The detection of differential item functioning (DIF) is an essential step in increasing the validity of a test for all groups. The item response theory (IRT) model comparison approach has been shown to be the most flexible and powerful method for DIF detection; however, it is computationally-intensive, requiring many model-refittings. The Wald test, originally employed by Lord for DIF detection, is asymptotically equivalent to this approach and requires only one model fitting. In this research, the Wald test for DIF detection was improved from Lord's original conception through modern error estimation, concurrent calibration, maximum marginal likelihood item parameter estimation, conditional DIF tests, and extensions to commonly used IRT models as well as multiple groups.
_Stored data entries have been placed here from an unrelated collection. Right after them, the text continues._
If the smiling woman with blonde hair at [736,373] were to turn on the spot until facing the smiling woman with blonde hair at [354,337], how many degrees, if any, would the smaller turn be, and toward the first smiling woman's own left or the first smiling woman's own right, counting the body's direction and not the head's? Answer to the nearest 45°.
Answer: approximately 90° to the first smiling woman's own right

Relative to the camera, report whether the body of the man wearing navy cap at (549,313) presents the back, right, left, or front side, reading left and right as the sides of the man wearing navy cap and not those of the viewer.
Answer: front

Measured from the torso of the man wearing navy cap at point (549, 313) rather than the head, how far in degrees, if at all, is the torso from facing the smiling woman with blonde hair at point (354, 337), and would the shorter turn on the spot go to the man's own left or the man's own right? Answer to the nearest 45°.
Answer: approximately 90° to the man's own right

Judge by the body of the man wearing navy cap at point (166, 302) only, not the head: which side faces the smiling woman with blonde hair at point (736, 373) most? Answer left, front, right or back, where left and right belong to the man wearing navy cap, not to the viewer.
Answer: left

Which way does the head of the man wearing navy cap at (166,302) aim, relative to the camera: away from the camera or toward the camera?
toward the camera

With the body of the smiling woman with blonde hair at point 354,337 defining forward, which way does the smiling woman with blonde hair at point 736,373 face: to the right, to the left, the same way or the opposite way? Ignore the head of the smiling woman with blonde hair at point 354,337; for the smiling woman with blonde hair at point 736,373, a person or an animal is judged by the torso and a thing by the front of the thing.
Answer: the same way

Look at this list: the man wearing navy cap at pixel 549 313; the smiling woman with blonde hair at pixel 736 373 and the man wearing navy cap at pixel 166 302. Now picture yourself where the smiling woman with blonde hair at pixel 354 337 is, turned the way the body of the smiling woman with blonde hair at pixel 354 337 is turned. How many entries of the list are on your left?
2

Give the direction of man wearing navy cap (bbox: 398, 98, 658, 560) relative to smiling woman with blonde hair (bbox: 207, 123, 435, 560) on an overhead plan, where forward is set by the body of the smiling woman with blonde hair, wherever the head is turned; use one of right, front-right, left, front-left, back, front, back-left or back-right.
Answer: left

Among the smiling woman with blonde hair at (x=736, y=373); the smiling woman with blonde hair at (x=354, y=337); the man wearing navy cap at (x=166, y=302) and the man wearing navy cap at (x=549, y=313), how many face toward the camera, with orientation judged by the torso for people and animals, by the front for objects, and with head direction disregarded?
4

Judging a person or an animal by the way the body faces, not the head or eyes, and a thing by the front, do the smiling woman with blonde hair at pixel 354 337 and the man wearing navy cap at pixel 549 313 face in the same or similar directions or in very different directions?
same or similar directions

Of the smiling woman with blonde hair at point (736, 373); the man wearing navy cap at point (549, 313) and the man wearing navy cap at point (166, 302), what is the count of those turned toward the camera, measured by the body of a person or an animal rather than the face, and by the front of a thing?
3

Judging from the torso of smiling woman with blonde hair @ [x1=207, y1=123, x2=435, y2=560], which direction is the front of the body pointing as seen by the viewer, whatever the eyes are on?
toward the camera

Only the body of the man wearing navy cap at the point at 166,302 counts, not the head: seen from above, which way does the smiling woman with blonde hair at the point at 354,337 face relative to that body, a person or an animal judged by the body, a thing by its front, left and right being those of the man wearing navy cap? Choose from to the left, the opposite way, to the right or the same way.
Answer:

This research examined the Type I error and power of the Wald test by varying the magnitude of DIF, the mean difference between groups, test length, and the sample size per group. Data were simulated under the graded response model and the three-parameter logistic (3PL) model. An additional simulation study compared the IRT model comparison approach to the Wald test under the two-parameter logistic model. The results indicated that the Wald test performs well detecting DIF. The performance improves with larger sample sizes, greater magnitudes of DIF, greater test lengths, and the random assignment estimation procedure. The use of larger sample sizes and greater test lengths is most critical for situations employing the 3PL model. The Wald test also performs well compared to the IRT model comparison approach, although the results of the two methods should converge asymptotically. This research also demonstrated the flexibility of the Wald test through its straightforward extension to multiple groups. An example was used to demonstrate the effectiveness of the Wald test and compare it to the IRT model comparison approach. The Wald test was able to accurately identify the source of DIF. However, the IRT model comparison approach appeared more powerful but confounded the results of the DIF tests, due to combining groups. Several considerations for designing a DIF detection framework given multiple groups were outlined, particularly the superiority of the Wald test when given unequal sample sizes.